LVM snapshots have some issues:

* you have to preallocate the size of the snapshot back storage. * you create N snapshots of the same base block device. For each block changed in the base, each of the snapshots will get a copy on write block added to the snapshot backing storage. * you cannot resize snapshot (I mean logical volume size, not the storage area for cow data) * you cannot shrink snapshot backing storage

snapshot aware filesystems solve these issues. The slowness of ZFS you mention is only true for the fuse based toy driver. The license incompatibility between ZFS and the linux kernel is source of much confusion. All it means is that you cannot distribute linux kernel binaries linked with ZFS code (where a kernel module can be seen as parts of the linux kernel API linked with ZFS code). However nothing prevents you compiling the module on your machine, and there is a nicely packaged solution for doing this for, with support for distributions:

http://zfsonlinux.org/

there is also a new place for promoting zfs: http://open-zfs.org

AuFS seems to me a rather pragmatic approach for those who don't need the advanced features and performance of an advanced filesystem, yet don't want to waste IO bandwidth just to provision a lightweight container.

contingencies · on Sept 23, 2013

All good points. I guess in response the only two things I would add are: (1) If snapshots are for backup (most frequent use case? I guess so!) then LVM2 can do it for you without an exotic FS already. Sure, you may have to preallocate. But it's generic (not filesystem-linked), so if you're an infrastructure provider it future proofs your backup implementation. Sometimes that's worth a lot more due to engineering and testing cycles. (2) You probably can shrink snapshot backing storage if you remove them, for example after the snapshot is complete and the data has been subsequently copied elsewhere to long term storage (cheaper/slower/remoter/more geographically dispersed disks?). You can make a new one next time you need it. That said, people who are that short on disk space are few and far between these days... it's cheap.

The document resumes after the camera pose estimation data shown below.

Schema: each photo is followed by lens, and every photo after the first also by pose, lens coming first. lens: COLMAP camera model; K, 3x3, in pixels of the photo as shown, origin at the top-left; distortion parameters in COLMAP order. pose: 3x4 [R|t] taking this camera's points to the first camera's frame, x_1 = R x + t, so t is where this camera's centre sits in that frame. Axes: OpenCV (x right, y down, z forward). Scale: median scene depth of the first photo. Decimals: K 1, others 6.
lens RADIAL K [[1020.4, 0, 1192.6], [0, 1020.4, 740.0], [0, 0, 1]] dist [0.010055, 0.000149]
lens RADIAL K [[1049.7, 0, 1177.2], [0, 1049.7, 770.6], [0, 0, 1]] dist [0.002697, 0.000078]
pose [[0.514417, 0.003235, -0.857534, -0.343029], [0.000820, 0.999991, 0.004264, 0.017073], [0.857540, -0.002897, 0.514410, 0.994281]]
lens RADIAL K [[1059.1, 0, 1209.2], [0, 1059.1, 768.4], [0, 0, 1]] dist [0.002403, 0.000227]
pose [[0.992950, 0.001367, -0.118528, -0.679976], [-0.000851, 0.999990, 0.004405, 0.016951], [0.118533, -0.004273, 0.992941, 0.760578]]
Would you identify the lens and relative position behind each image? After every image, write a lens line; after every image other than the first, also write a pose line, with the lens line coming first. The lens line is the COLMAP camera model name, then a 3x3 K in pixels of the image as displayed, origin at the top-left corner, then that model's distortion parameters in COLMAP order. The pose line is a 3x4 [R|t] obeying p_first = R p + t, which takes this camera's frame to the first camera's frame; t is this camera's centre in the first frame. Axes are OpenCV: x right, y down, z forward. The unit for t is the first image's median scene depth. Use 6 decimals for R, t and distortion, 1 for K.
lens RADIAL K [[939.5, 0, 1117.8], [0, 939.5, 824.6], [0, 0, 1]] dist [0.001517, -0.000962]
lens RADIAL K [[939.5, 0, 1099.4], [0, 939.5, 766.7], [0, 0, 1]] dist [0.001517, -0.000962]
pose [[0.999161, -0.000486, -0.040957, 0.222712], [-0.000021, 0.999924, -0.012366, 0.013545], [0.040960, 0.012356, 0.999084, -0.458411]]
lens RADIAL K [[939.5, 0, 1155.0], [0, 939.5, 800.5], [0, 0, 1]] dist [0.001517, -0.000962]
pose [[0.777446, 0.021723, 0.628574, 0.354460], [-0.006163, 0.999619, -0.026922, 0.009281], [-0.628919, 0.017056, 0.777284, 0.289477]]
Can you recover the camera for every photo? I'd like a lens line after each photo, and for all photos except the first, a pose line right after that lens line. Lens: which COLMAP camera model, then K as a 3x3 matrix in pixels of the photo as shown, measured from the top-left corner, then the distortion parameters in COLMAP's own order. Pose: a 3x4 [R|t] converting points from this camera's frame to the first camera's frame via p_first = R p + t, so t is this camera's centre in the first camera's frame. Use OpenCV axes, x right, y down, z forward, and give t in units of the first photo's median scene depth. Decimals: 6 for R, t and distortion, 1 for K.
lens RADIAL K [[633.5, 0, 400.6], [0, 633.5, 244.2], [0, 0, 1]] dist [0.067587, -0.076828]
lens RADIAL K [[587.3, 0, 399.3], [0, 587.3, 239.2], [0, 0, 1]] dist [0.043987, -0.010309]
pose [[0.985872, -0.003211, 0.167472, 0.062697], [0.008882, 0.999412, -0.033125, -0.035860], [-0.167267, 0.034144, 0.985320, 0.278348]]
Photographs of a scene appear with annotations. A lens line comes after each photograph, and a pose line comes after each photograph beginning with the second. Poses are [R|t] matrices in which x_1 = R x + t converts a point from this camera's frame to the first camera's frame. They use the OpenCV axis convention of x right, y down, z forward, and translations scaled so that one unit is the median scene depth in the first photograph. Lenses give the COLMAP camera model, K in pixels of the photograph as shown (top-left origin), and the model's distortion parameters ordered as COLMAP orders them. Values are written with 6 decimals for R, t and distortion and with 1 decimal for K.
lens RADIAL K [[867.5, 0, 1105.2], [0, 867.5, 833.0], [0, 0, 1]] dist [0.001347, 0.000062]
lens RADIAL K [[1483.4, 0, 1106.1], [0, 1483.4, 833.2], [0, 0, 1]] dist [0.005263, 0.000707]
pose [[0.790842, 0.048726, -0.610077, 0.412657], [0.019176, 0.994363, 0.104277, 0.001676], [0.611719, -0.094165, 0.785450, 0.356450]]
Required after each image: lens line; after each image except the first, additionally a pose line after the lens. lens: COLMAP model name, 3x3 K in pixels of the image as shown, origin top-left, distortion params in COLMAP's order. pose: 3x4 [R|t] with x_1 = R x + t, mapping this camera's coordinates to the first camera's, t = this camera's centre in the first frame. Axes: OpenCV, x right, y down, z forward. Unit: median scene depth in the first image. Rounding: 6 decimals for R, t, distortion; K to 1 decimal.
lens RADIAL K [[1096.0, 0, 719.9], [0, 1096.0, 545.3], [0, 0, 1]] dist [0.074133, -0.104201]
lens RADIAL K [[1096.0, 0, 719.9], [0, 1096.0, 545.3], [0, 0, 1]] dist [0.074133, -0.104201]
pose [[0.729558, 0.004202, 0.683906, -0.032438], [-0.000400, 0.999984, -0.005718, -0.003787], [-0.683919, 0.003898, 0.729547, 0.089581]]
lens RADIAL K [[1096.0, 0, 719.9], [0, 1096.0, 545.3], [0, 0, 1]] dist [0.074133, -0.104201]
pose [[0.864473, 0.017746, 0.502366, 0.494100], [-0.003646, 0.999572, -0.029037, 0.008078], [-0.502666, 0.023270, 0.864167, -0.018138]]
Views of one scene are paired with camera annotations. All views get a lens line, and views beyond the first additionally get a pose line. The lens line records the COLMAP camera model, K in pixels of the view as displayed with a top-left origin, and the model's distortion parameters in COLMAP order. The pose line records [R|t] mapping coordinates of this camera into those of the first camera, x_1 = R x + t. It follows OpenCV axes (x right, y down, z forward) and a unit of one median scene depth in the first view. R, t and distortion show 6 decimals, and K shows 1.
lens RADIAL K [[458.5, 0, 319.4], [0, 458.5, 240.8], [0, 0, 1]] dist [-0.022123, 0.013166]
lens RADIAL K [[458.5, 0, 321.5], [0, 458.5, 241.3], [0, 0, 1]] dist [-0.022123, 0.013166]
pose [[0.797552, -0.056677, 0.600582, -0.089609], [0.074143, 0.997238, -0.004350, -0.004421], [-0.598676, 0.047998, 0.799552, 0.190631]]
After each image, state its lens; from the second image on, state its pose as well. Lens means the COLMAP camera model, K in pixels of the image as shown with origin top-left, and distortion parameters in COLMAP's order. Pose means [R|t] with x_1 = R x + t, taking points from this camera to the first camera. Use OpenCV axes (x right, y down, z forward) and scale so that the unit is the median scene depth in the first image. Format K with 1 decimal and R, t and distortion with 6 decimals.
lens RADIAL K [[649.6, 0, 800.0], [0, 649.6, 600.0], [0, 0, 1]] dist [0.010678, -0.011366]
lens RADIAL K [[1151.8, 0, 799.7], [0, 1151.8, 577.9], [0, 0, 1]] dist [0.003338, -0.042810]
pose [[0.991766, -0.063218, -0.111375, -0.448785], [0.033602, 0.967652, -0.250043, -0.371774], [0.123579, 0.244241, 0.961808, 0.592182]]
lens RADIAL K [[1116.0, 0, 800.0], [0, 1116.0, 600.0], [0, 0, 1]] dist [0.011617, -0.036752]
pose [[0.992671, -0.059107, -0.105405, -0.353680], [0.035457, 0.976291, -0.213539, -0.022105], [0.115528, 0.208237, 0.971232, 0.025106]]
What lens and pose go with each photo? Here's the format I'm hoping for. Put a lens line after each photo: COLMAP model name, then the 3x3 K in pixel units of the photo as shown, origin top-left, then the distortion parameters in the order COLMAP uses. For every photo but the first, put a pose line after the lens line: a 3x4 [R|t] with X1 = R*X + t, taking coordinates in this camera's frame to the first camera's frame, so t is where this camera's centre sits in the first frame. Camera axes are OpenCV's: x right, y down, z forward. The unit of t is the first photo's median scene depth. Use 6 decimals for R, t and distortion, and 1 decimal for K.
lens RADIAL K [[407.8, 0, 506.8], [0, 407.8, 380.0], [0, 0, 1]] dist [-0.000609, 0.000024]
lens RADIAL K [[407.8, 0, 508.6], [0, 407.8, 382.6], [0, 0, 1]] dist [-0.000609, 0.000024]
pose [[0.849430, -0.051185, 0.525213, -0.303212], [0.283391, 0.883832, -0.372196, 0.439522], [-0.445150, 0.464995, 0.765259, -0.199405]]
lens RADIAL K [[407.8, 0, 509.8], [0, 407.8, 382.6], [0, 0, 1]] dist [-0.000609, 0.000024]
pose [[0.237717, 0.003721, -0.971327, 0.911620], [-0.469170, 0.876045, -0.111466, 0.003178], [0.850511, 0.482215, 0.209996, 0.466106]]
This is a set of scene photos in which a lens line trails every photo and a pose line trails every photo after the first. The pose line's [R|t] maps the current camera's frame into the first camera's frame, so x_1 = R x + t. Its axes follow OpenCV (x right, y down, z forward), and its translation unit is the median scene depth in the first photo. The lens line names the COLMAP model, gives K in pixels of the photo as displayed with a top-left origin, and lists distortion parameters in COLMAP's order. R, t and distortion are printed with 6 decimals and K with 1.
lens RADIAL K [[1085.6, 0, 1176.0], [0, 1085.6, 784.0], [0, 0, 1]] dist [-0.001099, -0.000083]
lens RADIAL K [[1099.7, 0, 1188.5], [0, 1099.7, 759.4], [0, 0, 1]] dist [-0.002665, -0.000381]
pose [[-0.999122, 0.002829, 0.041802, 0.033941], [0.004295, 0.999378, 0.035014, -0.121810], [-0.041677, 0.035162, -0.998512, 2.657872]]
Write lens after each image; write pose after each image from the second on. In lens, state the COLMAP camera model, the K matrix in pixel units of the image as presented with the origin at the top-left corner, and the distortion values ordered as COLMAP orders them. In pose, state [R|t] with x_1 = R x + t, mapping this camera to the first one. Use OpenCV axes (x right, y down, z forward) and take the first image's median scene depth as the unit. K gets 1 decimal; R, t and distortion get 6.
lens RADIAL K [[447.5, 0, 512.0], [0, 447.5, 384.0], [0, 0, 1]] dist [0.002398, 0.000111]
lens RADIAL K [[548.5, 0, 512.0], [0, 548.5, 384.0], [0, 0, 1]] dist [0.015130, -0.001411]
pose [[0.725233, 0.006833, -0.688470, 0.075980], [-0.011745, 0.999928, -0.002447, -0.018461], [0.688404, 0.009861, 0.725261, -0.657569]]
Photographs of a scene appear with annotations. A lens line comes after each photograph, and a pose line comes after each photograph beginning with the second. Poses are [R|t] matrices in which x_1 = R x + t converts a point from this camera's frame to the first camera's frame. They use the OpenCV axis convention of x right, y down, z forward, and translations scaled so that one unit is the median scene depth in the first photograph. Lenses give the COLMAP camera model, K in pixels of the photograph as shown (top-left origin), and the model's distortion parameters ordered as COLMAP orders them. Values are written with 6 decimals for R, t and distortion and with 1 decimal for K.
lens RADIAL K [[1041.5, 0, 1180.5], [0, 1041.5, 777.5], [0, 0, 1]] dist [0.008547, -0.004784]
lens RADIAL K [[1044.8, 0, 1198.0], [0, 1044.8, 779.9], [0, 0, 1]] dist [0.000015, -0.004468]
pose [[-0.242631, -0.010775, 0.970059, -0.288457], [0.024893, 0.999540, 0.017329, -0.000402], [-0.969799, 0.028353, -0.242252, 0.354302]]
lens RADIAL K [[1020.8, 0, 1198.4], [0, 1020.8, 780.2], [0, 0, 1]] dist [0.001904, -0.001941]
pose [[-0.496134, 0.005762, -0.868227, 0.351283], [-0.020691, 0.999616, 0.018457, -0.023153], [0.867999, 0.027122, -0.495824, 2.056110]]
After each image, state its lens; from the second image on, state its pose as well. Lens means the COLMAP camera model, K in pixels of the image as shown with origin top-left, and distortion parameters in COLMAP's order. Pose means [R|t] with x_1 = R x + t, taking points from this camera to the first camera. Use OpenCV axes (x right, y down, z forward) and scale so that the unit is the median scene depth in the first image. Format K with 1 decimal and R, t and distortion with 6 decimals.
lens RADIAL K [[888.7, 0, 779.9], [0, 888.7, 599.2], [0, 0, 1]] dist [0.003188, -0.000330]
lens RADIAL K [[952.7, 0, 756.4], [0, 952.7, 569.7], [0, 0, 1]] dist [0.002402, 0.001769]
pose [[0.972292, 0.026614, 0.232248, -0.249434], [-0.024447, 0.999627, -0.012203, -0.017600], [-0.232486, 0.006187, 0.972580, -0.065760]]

mpasternacki · on Sept 23, 2013

The issue here is not only the depth limit, but also:

* performance overhead of each layer, however small

* disk space for files removed in intermediate steps (scenario: ADD huge-ass source tarball, commit, RUN compile+install+remove, commit - user has still download the huge-ass source tarball to use the final image which doesn't have it)

* there's often just no need to publish intermediate layers; there may even be a good reason to not publish them (say, I distribute a program compiled with a proprietary compiler as a step of the build, but can't distribute the compiler itself)

* simplicity of having just one image for user to download and for publisher to distribute, rather than whole chain (this will be more important when we are able to use anything else than the registry to distribute images)

contingencies · on Sept 23, 2013

All valid points.

I guess a lot depends on other aspects of your project. For example, if you are looking at distributing frequently, and rsync is an option, then bandwidth concerns are effectively nullified. Likewise, disk space diffs for a few installs on a base filesystem are not big and thus not really expensive to keep. But I agree with you.

One aspect is crypto: signing a tarball is easier than a bunch of files.